A trainee, who only gave his name as Francis, said most of them were “surviving on loans from friends and family as life has become difficult in the last four months.”

Yaw Antwi, a trainee with the Civic Ghana Module, said they were out demonstrating to hold the Government to its promise of offering them permanent placements in the public service. 

King Faisal, another trainee under the Revenue Ghana Module, said he, just like his colleagues, had gained the requisite employability skills required for job opportunities in the public sector and that the government had no excuse of not offering them permanent jobs.  

Nana Berima Asamoah, Patron, Coalition of NABCO Trainees, in a signed petition to officials of NABCO said, “the Government’s promise to integrate beneficiaries into permanent mainstream works anchored on the objectives of the scheme has not been fulfilled.”

He appealed to the Government to pay all outstanding arrears of some trainees from 2019 and eleven-months arrears of Health Ghana Nurses. 

“We also demand that the remaining three months arrears for all beneficiaries which comprise November, December 2021 and January 2022 must be paid to foster a uniform payment stream of the scheme” the petition said. 

The trainees further demanded for the renewal of their terms of reference explicitly stating the duration of posting until permanent arrangements were made to recruit them. 

They recommended to the Government to halt any decision to enrol new cohorts and undertake a review of the NABCO Programme with a full-scale research and scout for agencies that would offer technical, vocational and practical internship to future beneficiaries. 

That, Nana Berima Asamoah, speaking in an earlier interview with the Ghana News Agency, said would equip potential beneficiaries after three years to meet the demands of the job environment.  

They called for the creation of entrepreneurship as a module or revision of other modules that would drive potential beneficiaries into avenues to prepare them to be prospective entrepreneurs for job creation. 
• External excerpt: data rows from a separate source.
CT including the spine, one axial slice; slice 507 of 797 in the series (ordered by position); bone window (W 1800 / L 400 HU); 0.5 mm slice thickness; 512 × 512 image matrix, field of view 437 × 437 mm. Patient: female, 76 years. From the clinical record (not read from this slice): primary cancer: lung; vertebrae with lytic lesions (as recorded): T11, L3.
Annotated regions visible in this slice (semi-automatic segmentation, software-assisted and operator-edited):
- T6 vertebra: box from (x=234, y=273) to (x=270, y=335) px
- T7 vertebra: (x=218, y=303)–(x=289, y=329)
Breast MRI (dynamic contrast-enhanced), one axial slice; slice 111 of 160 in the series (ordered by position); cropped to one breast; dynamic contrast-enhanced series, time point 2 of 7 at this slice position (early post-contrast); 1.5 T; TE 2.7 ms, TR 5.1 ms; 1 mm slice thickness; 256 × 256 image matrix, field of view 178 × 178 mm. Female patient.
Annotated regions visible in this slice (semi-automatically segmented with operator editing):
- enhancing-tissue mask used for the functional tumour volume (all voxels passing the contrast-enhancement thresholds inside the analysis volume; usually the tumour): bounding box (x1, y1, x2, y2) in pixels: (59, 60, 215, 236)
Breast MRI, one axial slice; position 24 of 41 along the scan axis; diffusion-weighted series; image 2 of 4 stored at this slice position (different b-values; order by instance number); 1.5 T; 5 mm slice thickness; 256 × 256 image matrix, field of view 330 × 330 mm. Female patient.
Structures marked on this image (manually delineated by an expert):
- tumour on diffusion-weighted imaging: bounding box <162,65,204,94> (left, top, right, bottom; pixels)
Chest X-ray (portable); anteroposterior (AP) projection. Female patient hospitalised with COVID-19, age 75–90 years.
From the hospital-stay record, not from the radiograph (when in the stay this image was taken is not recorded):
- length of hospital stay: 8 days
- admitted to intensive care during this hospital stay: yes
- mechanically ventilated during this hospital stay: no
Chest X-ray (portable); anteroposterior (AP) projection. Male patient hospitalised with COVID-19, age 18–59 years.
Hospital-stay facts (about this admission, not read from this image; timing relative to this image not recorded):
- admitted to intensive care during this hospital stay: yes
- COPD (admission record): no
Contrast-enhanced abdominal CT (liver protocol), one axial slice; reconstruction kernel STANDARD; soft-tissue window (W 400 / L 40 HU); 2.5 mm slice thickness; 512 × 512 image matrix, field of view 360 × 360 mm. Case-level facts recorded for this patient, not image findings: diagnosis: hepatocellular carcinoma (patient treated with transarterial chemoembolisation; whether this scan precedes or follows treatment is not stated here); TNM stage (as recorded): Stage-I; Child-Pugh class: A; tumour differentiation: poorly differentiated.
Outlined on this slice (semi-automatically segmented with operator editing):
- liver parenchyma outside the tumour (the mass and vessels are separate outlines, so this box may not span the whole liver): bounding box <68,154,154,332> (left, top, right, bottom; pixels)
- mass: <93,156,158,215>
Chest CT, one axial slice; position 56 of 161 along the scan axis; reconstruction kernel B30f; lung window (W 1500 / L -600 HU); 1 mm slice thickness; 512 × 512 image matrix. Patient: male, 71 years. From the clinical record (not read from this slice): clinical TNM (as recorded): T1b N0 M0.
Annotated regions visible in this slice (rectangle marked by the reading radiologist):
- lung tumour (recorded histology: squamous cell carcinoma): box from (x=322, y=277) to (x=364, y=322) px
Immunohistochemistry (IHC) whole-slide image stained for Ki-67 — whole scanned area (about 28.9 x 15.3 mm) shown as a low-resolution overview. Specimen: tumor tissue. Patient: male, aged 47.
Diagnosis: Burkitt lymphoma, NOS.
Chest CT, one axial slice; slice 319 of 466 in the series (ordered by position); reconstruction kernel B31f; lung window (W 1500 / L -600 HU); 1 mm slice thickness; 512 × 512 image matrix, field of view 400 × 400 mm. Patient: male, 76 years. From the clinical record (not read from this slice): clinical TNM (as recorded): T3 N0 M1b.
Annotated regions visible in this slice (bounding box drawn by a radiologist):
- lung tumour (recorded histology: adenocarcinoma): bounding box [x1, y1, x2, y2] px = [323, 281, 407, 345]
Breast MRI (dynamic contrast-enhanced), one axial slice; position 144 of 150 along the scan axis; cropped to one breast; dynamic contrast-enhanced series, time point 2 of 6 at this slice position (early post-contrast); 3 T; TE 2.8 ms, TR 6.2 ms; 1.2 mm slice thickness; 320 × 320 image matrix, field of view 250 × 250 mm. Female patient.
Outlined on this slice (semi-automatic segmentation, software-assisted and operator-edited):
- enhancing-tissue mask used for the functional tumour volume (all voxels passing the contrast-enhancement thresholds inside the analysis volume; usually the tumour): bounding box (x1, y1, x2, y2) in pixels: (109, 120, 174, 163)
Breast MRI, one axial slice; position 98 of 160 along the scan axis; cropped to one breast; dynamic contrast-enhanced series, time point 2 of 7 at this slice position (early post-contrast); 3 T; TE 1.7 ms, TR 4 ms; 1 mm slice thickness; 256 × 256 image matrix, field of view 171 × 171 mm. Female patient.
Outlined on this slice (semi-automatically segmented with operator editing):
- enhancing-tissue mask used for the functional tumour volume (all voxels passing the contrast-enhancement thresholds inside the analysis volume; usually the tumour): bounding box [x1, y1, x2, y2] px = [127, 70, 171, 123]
Alhaji Baba Mohammed, Accra Regional Coordinator, NABCO, who received the petition on behalf of the Chief Executive Officer of NABCO, Dr Ibrahim Anyars, said a head count of trainees was already underway as part of measures and processes to address their grievances.

He observed that a lot of the trainees had gained employment in the public and private sector but remained on the system, adding that an audit had been initiated to streamline the system and ensure that only those actively working were paid their due.

NABCO was launched by President Nana Addo Dankwa Akufo-Addo, on Tuesday, May 1 2018, as a vehicle to deliver 100,000 jobs in seven prioritised modules; Educate Ghana, Heal Ghana, Feed Ghana, Revenue Ghana, Digitise Ghana, Enterprise Ghana, and Civic Ghana.